[Chart interpretation exercises]
-- Opening Marker --
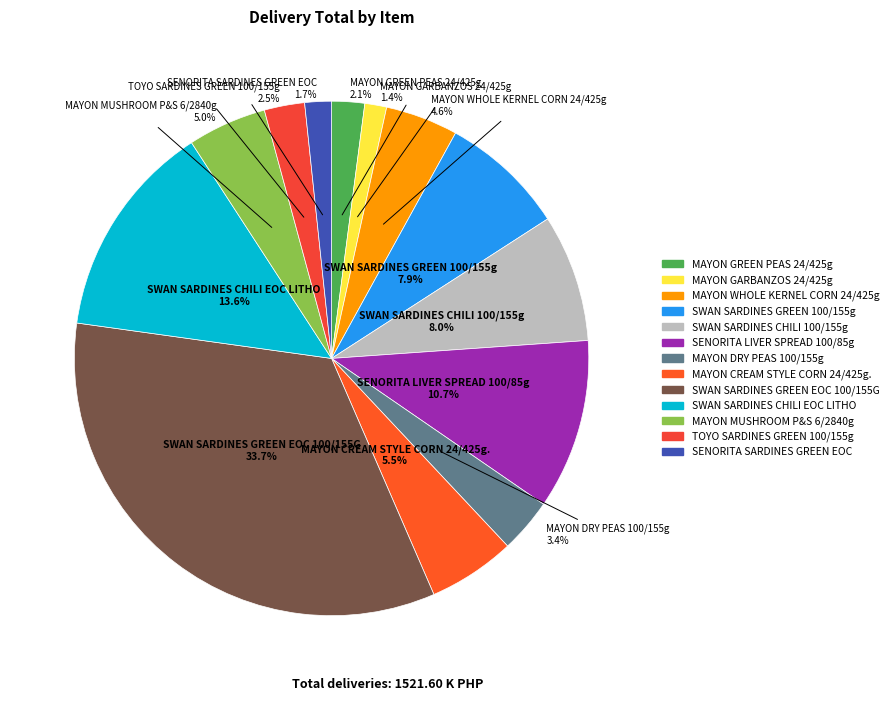

Does any single category account for the majority?

No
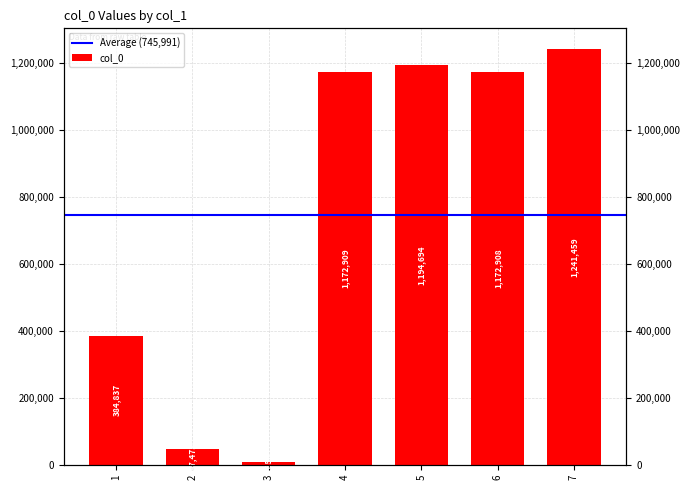

What is the smallest value displayed?

7659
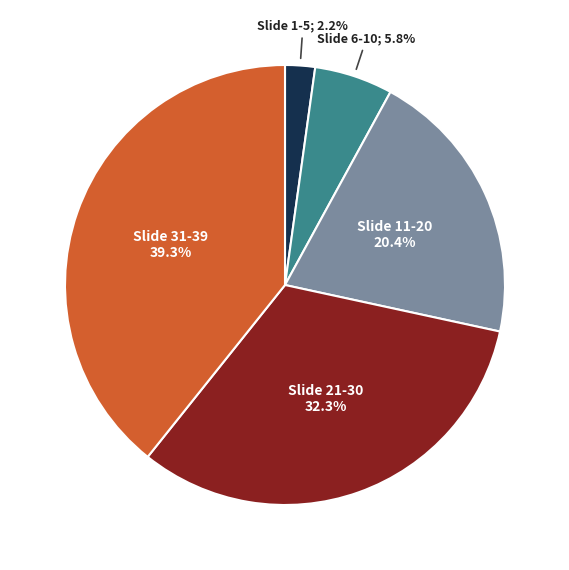

Is there any slice that represents more than half of the pie?

No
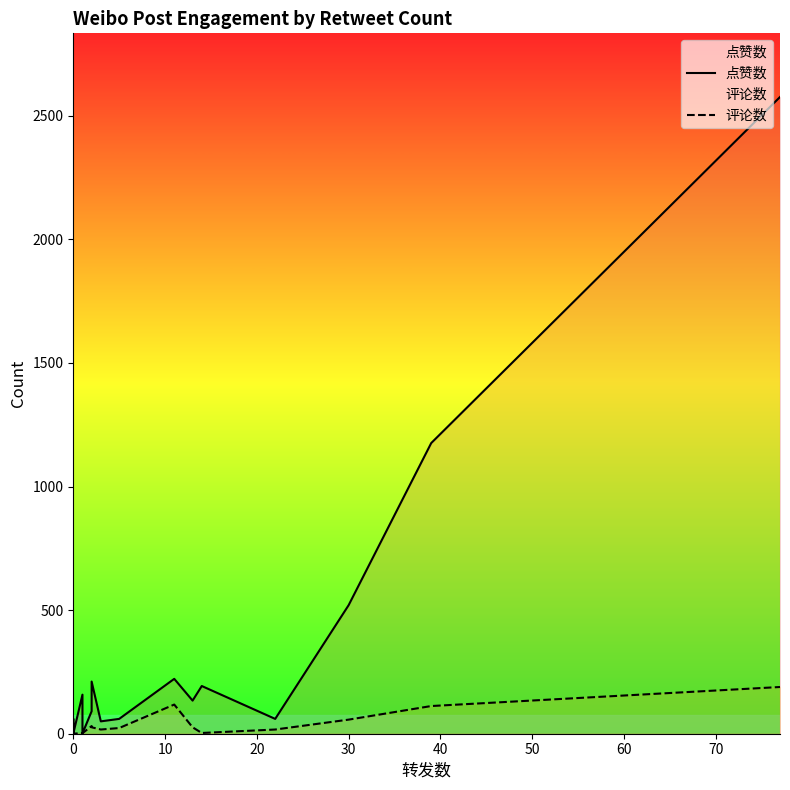

What is the greatest value displayed?

2576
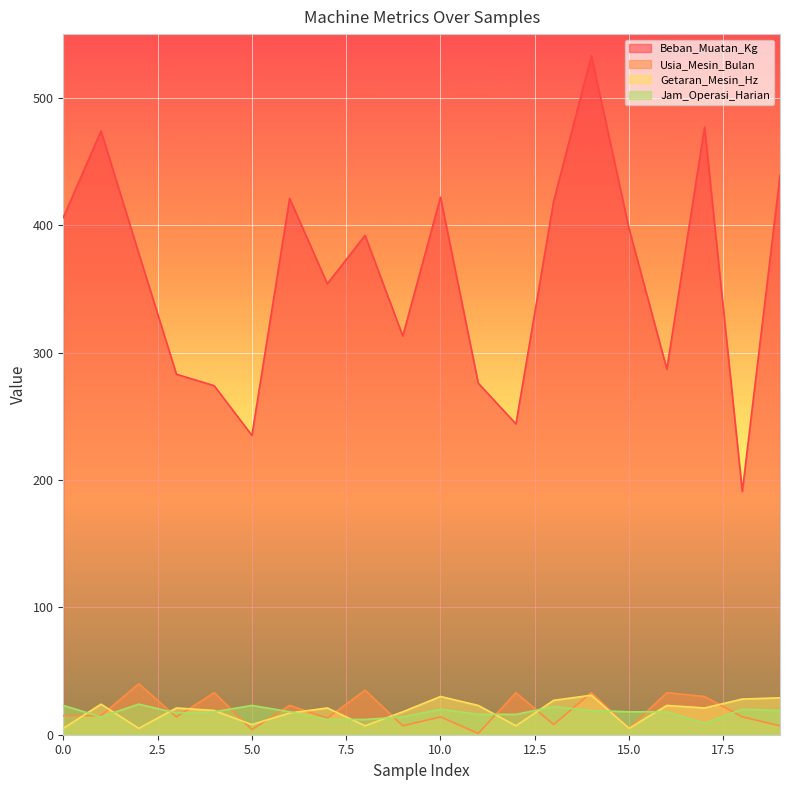

How many lines are shown in the chart?

4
-- Closing Marker --
- [ASSIGNED TASK]
Repeat every line of the records above word for word, leaving out the pictures.

- [WRITTEN REPLY]
Does any single category account for the majority?

No

What is the smallest value displayed?

7659

Is there any slice that represents more than half of the pie?

No

What is the greatest value displayed?

2576

How many lines are shown in the chart?

4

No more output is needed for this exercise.